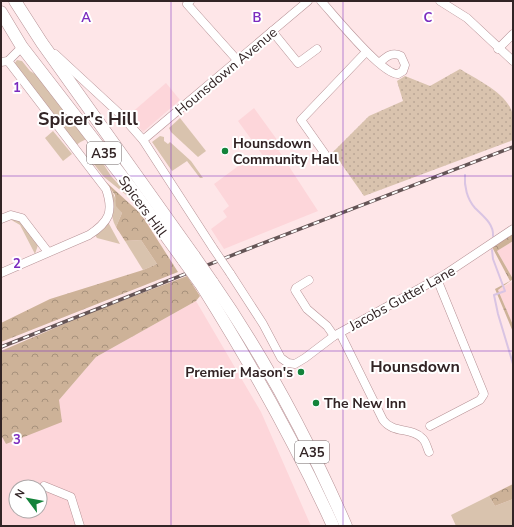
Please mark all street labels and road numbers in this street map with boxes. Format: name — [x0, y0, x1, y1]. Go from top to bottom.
street label: Hounsdown Avenue — [171, 23, 281, 120]
road number: A35 — [87, 142, 121, 164]
street label: Spicers Hill — [114, 172, 172, 241]
street label: Jacobs Gutter Lane — [345, 261, 459, 336]
road number: A35 — [295, 441, 329, 463]

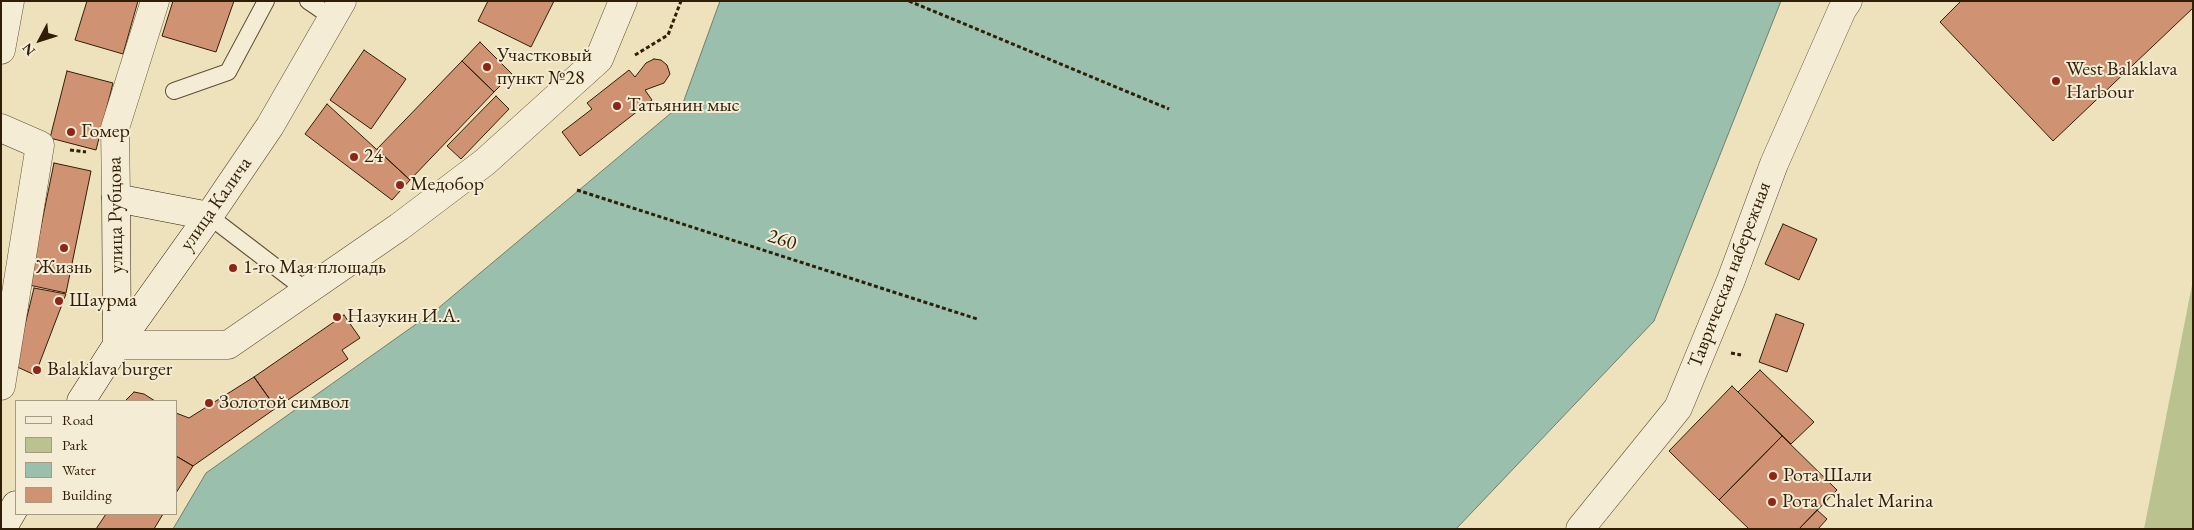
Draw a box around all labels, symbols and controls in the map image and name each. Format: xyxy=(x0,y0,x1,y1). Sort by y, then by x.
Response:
north arrow xyxy=(15,15,65,65)
text: N xyxy=(18,40,39,60)
place label: Участковый пункт №28 xyxy=(497,44,592,91)
place label: West Balaklava Harbour xyxy=(2066,58,2178,105)
marker: Участковый пункт №28 xyxy=(481,61,493,73)
marker: West Balaklava Harbour xyxy=(2050,75,2062,87)
place label: Татьянин мыс xyxy=(627,94,740,118)
marker: Татьянин мыс xyxy=(611,100,623,112)
place label: Гомер xyxy=(81,120,130,144)
marker: Гомер xyxy=(65,126,77,138)
place label: 24 xyxy=(364,145,383,169)
marker: 24 xyxy=(348,151,360,163)
street label: улица Калича xyxy=(175,152,257,256)
street label: улица Рубцова xyxy=(103,156,129,274)
place label: Медобор xyxy=(410,173,484,197)
street label: Таврическая набережная xyxy=(1683,178,1777,372)
marker: Медобор xyxy=(394,179,406,191)
street label: 260 xyxy=(765,224,799,256)
marker: Жизнь xyxy=(58,242,70,254)
place label: Жизнь xyxy=(36,256,92,280)
place label: 1-го Мая площадь xyxy=(243,256,386,280)
marker: 1-го Мая площадь xyxy=(227,262,239,274)
place label: Шаурма xyxy=(69,289,137,313)
marker: Шаурма xyxy=(53,295,65,307)
place label: Назукин И.А. xyxy=(347,305,461,329)
marker: Назукин И.А. xyxy=(331,311,343,323)
place label: Balaklava burger xyxy=(47,358,172,382)
marker: Balaklava burger xyxy=(31,364,43,376)
place label: Золотой символ xyxy=(219,391,349,415)
marker: Золотой символ xyxy=(203,397,215,409)
legend xyxy=(15,400,178,515)
text: Road xyxy=(62,410,93,429)
text: Park xyxy=(62,435,88,454)
text: Water xyxy=(62,460,96,479)
place label: Рота Шали xyxy=(1783,464,1872,488)
marker: Рота Шали xyxy=(1767,470,1779,482)
text: Building xyxy=(62,485,112,504)
place label: Рота Chalet Marina xyxy=(1782,490,1933,514)
marker: Рота Chalet Marina xyxy=(1766,496,1778,508)

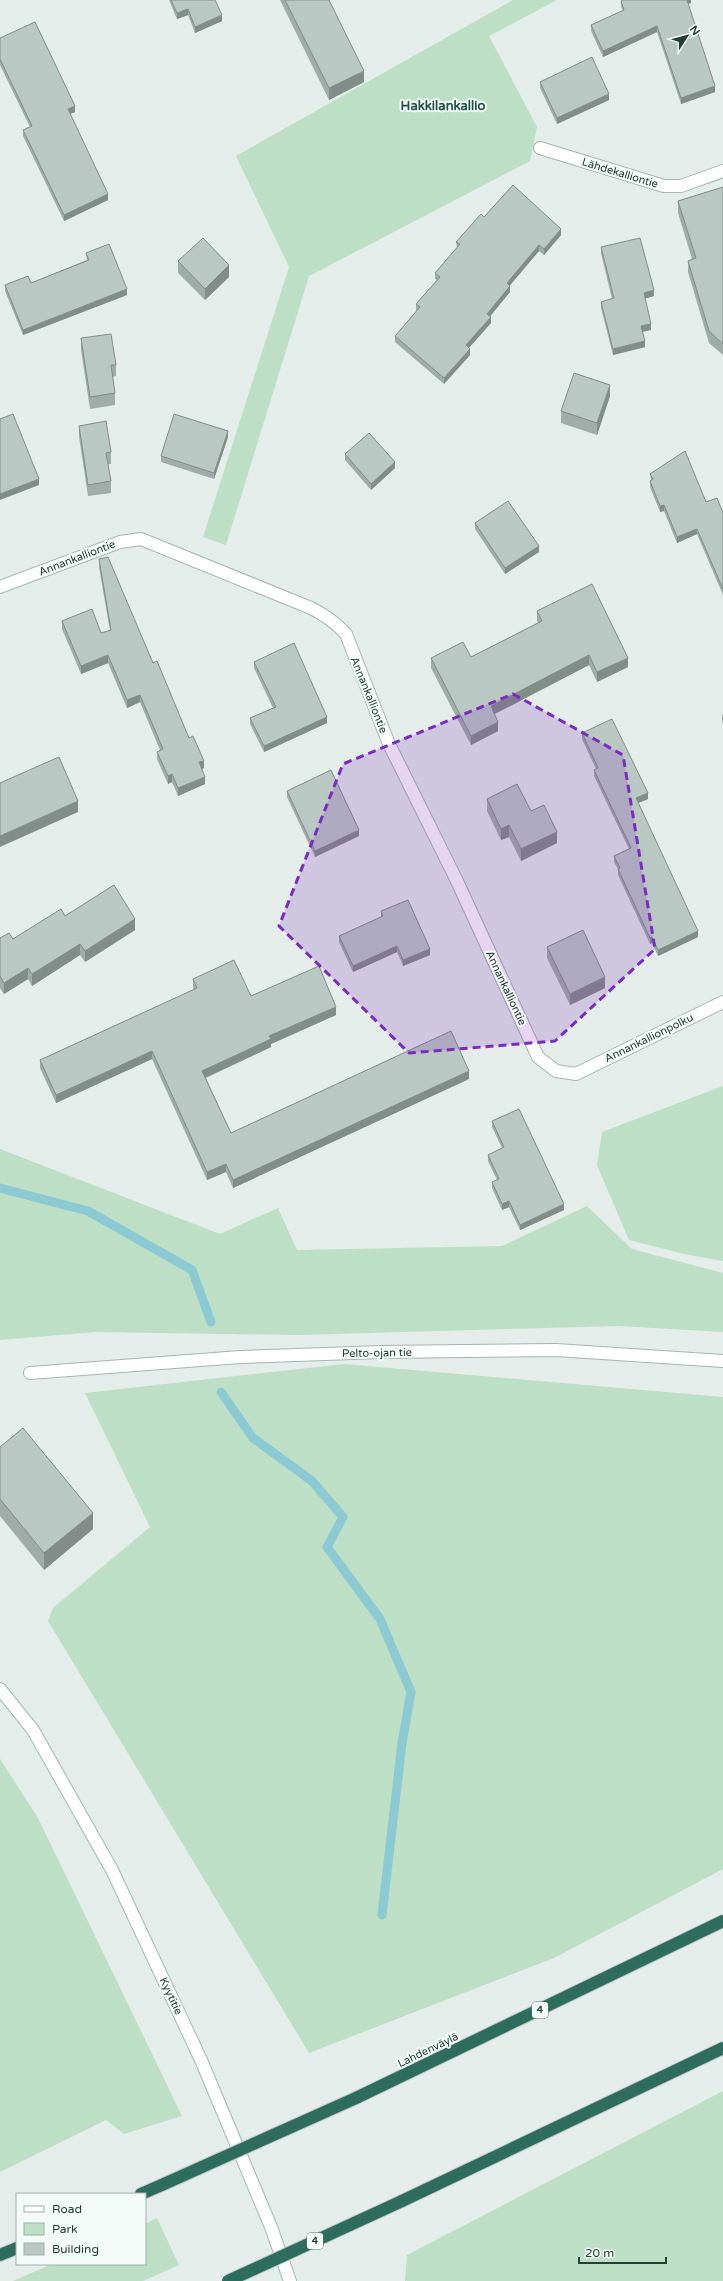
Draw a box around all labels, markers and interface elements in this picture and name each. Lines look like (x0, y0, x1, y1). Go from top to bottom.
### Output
north arrow (667, 16, 707, 56)
text: N (687, 23, 703, 38)
district label: Hakkilankallio (401, 98, 486, 114)
street label: Lähdekalliontie (580, 155, 660, 191)
street label: Annankalliontie (37, 537, 117, 579)
street label: Annankalliontie (348, 655, 390, 735)
street label: Annankalliontie (483, 948, 529, 1028)
street label: Annankallionpolku (602, 1011, 696, 1065)
street label: Pelto-ojan tie (342, 1346, 412, 1360)
street label: Kyytitie (157, 1975, 185, 2017)
road number: 4 (532, 2002, 548, 2018)
street label: Lahdenväylä (396, 2030, 460, 2070)
legend (16, 2193, 146, 2265)
text: Road (52, 2202, 82, 2216)
text: Park (52, 2222, 78, 2236)
road number: 4 (307, 2233, 323, 2249)
scale bar (579, 2239, 666, 2265)
text: Building (52, 2242, 99, 2256)
text: 20 m (585, 2246, 614, 2260)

################

> **Instructions to follow**
For every line in the data above that holds "each", return the line itself.

> **Completed task**
Draw a box around all labels, symbols and controls in the map image and name each. Format: xyxy=(x0,y0,x1,y1). Sort by y, then by x.
Draw a box around all labels, markers and interface elements in this picture and name each. Lines look like (x0, y0, x1, y1). Go from top to bottom.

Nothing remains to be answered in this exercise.